The steps of a method or algorithm described in connection with the embodiments disclosed herein may be embodied directly in hardware, in a software module executed by a processor, or in a combination of the two. A software module may reside in random access memory (RAM), flash memory, read-only memory (ROM), programmable read-only memory (PROM), erasable programmable read-only memory (EPROM), electrically erasable programmable read-only memory (EEPROM), registers, hard disk, a removable disk, a compact disc read-only memory (CD-ROM), or any other form of storage medium known in the art. An exemplary non-transitory (e.g., tangible) storage medium is coupled to the processor such that the processor can read information from, and write information to, the storage medium. In the alternative, the storage medium may be integral to the processor.
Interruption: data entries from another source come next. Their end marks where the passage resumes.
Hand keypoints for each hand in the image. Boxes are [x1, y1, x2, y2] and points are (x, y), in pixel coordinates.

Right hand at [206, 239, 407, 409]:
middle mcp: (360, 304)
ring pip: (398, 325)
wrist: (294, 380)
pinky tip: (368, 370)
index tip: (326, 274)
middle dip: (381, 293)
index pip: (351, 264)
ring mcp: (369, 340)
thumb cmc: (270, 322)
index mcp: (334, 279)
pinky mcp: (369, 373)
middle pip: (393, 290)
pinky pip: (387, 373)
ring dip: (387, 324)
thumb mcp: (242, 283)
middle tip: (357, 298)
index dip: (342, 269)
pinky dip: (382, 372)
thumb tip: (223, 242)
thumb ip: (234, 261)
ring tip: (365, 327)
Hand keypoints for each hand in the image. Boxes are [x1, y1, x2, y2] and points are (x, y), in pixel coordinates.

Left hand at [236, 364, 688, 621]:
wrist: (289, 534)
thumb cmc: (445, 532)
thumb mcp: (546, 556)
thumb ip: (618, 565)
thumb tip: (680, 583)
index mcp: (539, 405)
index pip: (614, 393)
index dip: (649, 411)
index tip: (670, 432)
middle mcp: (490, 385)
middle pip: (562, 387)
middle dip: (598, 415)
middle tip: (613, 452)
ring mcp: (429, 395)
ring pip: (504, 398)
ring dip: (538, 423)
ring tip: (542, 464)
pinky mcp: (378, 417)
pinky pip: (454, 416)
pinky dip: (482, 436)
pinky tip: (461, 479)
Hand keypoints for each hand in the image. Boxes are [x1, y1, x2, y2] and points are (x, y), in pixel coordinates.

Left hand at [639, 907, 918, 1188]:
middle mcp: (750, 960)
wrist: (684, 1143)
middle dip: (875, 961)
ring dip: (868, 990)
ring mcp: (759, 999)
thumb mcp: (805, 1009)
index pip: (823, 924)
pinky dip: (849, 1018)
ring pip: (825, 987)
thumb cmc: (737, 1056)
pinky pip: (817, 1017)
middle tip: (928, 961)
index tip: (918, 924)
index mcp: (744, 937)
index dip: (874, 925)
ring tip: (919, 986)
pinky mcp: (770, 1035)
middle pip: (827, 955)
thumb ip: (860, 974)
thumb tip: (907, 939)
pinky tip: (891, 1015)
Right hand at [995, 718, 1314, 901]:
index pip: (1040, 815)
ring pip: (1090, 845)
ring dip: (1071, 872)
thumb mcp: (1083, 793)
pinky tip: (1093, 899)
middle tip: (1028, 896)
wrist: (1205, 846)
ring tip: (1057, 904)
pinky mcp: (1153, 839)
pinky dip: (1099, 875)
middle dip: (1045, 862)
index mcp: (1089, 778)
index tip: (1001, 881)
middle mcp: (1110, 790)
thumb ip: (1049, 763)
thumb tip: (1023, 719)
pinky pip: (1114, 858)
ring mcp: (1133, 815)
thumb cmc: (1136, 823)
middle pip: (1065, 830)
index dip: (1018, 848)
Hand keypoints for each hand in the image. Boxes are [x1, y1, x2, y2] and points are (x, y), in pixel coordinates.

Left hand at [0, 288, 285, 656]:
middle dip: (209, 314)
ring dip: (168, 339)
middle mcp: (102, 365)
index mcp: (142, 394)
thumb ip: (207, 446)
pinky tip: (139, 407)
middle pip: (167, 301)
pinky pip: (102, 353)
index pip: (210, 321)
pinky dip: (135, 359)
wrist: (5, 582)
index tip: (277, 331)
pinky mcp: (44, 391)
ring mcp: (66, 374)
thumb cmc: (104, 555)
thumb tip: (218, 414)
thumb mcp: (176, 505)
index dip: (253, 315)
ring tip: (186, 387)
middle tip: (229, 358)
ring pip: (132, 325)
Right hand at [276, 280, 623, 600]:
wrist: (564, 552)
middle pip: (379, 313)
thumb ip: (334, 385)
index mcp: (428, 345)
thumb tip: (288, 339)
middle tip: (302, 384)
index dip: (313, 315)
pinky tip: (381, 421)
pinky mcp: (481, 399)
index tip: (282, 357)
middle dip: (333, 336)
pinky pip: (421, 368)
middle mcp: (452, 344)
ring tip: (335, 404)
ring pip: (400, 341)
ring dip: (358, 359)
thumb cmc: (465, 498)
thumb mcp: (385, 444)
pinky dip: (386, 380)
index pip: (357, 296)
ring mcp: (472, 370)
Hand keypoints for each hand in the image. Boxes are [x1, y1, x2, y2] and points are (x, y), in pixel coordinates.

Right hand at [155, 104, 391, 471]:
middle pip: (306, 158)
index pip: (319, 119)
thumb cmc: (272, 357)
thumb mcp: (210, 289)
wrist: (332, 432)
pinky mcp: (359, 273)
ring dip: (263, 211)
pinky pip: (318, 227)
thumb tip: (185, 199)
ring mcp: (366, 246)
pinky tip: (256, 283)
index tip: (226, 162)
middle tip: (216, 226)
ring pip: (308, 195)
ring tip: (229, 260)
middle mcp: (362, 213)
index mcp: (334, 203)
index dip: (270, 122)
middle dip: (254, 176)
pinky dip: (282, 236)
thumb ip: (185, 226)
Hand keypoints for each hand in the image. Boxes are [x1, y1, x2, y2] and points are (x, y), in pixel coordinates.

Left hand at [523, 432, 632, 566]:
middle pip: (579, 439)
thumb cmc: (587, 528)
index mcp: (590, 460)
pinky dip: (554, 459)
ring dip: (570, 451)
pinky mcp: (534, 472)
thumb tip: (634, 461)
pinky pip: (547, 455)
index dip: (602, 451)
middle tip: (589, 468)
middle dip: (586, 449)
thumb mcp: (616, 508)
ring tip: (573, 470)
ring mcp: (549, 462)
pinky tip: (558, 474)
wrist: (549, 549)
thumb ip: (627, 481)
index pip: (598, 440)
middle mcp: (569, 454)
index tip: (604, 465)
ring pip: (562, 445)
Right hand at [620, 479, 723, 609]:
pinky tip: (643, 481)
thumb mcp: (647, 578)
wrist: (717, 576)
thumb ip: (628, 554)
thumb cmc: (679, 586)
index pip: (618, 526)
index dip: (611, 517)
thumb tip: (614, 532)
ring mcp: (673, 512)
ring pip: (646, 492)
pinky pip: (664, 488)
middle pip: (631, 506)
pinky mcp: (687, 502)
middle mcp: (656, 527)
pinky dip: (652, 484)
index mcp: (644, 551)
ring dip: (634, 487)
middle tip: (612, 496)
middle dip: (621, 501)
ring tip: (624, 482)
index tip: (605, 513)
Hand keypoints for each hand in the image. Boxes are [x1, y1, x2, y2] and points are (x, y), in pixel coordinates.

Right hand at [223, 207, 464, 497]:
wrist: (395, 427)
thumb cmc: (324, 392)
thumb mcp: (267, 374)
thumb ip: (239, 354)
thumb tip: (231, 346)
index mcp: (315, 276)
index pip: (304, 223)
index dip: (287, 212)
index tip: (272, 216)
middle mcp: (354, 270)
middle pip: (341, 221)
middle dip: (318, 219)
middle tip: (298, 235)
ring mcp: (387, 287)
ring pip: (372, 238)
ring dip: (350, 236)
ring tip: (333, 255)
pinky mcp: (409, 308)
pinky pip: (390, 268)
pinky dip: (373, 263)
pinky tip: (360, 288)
The processor and the storage medium may reside in an application-specific integrated circuit (ASIC). The ASIC may reside in a computing device or a user terminal. In the alternative, the processor and the storage medium may reside as discrete components in a computing device or user terminal.
The previous description of the disclosed embodiments is provided to enable a person skilled in the art to make or use the disclosed embodiments. Various modifications to these embodiments will be readily apparent to those skilled in the art, and the principles defined herein may be applied to other embodiments without departing from the scope of the disclosure. Thus, the present disclosure is not intended to be limited to the embodiments shown herein but is to be accorded the widest scope possible consistent with the principles and novel features as defined by the following claims.